++++ Passage provided ++++

# Favorite Orchestra?



## linz (Oct 5, 2006)

Their are many fine orchestras all over the world, even ones that are specialists of a preticular genre or period.

My pick is the Berlin Philharmonic (early 1960's through late 1970's) "Karajan year's".


----------



## Topaz (Oct 25, 2006)

*Linz*

I can honestly say I don't have a favourite orchestra.

There are several that sound extemely good to me. To name a few: BPO, VPO, LSO, Academy of St Martin in the Fields, Boston, Chicago, New York, San Francisco, Montreal, Gewandhaus, Concetgebouw, Leningrad. There are many more. In other words, I'm not that fussed provided it's a big name.

I think the conductor and the material they are playing makes a huge difference. Generally, for French composers I prefer a French orchestra and conductor. For example, I recently acquired Berlioz L'Enfance du Christ, and I chose Andre Cluytens with the Orchestre de la Societe des Concerts du Conservatoire (which is French!).

Similarly, for English composers, I prefer Boult or Beecham or Barbirolli or Colin Davis, conducting the LSO, RPO, Halle, Birmingham or Bournemouth etc.

For Tchaikovsky, I prefer Mvranisky and the Leningrad PO.

You mention HVK/BPO. Yes, obviously a lot of it is extremely good, but of that generation I also liked Bohm, Kleiber and Klemperer. I do like HVK with Bruckner especially, and with Sibelius. HVKs choral works (eg Mozart Requiem) are generally superb. Since HVK, there have of couse been several superb conductors: Michael Tilson Thomas, Eliot Gardiner, Claudio Abbado, Barenboim, Simon Rattle to mention just a few.

You may know that HVK was a very tough taskmaster and quite arrogant, and often upset members of his orchestra and guest singers. Elizabeth Schwarzkopf, the very famous soprano, used to call him "Herbie" in front of everyone as they were rehearsing, and it annoyed the hell out of him. Another notorious taskmaster was Toscanini. His orchestra (the NBC, which was specially created for him from among the finest musicians in the USA) used to sit in dread of him most of the time, so I gather.

++++

**Problems to solve**:
a – In the forum thread on favorite orchestras, what did Elizabeth Schwarzkopf call HVK in front of everyone during rehearsals?
b – Quote the orchestra thread exactly, everything from "There are several" down to "the Leningrad PO.".
c – Write what comes next in the forum thread about favorite orchestras, starting after its final sentence.
The records have nothing to do with the forum thread on favorite orchestras.

++++ Items ++++

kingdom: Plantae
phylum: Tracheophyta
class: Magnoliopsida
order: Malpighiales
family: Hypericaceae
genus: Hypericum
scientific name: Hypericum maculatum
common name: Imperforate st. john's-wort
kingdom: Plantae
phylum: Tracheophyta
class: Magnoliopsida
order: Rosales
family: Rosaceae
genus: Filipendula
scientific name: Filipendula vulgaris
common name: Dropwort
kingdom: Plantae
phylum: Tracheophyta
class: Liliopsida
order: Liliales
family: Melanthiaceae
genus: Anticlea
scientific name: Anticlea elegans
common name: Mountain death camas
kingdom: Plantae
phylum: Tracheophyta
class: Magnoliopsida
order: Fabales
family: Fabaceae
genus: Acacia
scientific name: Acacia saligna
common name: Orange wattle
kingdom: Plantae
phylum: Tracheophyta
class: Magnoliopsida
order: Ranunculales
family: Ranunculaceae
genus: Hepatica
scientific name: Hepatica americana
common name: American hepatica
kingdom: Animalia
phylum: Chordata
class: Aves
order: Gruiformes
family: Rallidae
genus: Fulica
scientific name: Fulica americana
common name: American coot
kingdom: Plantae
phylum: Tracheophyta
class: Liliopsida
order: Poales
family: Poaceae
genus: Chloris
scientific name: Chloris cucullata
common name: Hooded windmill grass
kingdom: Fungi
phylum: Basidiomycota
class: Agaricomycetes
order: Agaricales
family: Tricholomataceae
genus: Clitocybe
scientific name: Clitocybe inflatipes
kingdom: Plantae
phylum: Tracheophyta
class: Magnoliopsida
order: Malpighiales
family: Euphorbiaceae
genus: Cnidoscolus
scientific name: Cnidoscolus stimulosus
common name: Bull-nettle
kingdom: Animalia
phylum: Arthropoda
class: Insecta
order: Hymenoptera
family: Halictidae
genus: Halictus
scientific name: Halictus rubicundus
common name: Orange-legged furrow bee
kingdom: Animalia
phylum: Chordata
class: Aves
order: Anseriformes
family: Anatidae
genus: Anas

++++

**Answers for the tasks**:
a – She called him "Herbie."

b –
There are several that sound extemely good to me. To name a few: BPO, VPO, LSO, Academy of St Martin in the Fields, Boston, Chicago, New York, San Francisco, Montreal, Gewandhaus, Concetgebouw, Leningrad. There are many more. In other words, I'm not that fussed provided it's a big name.

I think the conductor and the material they are playing makes a huge difference. Generally, for French composers I prefer a French orchestra and conductor. For example, I recently acquired Berlioz L'Enfance du Christ, and I chose Andre Cluytens with the Orchestre de la Societe des Concerts du Conservatoire (which is French!).

Similarly, for English composers, I prefer Boult or Beecham or Barbirolli or Colin Davis, conducting the LSO, RPO, Halle, Birmingham or Bournemouth etc.

For Tchaikovsky, I prefer Mvranisky and the Leningrad PO.

c –
Topaz


----------



## Celloman (Sep 30, 2006)

My favorite orchestra is probably the London Symphony Orchestra, under the direction of Sir Colin Davis. Everything they do seems to turn into magic. Also, the Berlin Philharmonic is top-notch, although they were never quite the same after Karajan left.


----------



## 4/4player (Nov 17, 2006)

*I beg to differ...*

Hello Everyone!,

In my opinion, I think that my most favorite orchestra is my local city orchestra: The Honolulu Symphony ...Now, Don't get me wrong, those other orchestras must sound wonderful by the sound of it, but I only hear recordings of their performances. Hence, I chose live performance over a recording(You can feel the spirit and energy of the musicians and conductor at a live performance! )......I guess this may not go towards the "normal" orchestra: The Boston Pops Symphony. I just love hearing their Holiday Performances! (Christmas,New Years, 4th of July, and etc.). Hope I didn't offend anybody!

4/4player


----------



## BassFromOboe (Oct 1, 2006)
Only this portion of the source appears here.